* _TASK REQUIREMENTS_: Please retype the data in full and exactly; the pictures are not part of the copy.

(Dataset entries)
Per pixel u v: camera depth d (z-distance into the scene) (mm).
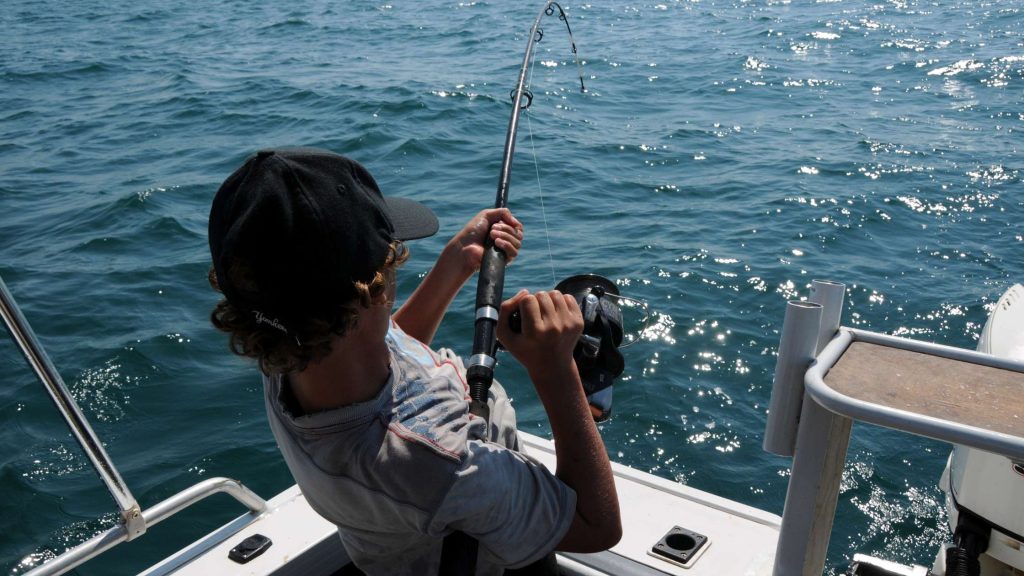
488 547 1242
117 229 8258
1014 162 10445
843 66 16703
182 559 1994
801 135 11953
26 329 1703
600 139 11633
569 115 13008
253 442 4762
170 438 4820
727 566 1969
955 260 7480
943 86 14938
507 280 6965
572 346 1301
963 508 2537
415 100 13516
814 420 1407
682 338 5977
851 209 8758
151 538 4039
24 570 3885
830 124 12578
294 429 1202
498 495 1192
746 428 4992
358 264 1096
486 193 9328
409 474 1147
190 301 6617
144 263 7395
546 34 20625
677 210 8805
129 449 4734
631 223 8391
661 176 10047
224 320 1126
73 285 6938
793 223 8352
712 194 9344
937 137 11734
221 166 10539
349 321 1092
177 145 11602
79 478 4484
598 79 15570
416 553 1296
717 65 16828
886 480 4512
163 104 13922
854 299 6695
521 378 5406
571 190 9469
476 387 1339
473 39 19953
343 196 1097
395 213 1402
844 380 1323
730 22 22297
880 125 12492
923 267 7316
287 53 18547
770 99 14242
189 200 9180
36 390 5285
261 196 1062
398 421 1168
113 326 6160
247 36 20953
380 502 1176
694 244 7758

* _PROBLEM SOLUTION_:
Per pixel u v: camera depth d (z-distance into the scene) (mm).
488 547 1242
117 229 8258
1014 162 10445
843 66 16703
182 559 1994
801 135 11953
26 329 1703
600 139 11633
569 115 13008
253 442 4762
170 438 4820
727 566 1969
955 260 7480
943 86 14938
507 280 6965
572 346 1301
963 508 2537
415 100 13516
814 420 1407
682 338 5977
851 209 8758
151 538 4039
24 570 3885
830 124 12578
294 429 1202
498 495 1192
746 428 4992
358 264 1096
486 193 9328
409 474 1147
190 301 6617
144 263 7395
546 34 20625
677 210 8805
129 449 4734
631 223 8391
661 176 10047
224 320 1126
73 285 6938
793 223 8352
712 194 9344
937 137 11734
221 166 10539
349 321 1092
177 145 11602
79 478 4484
598 79 15570
416 553 1296
717 65 16828
886 480 4512
163 104 13922
854 299 6695
521 378 5406
571 190 9469
476 387 1339
473 39 19953
343 196 1097
395 213 1402
844 380 1323
730 22 22297
880 125 12492
923 267 7316
287 53 18547
770 99 14242
189 200 9180
36 390 5285
261 196 1062
398 421 1168
113 326 6160
247 36 20953
380 502 1176
694 244 7758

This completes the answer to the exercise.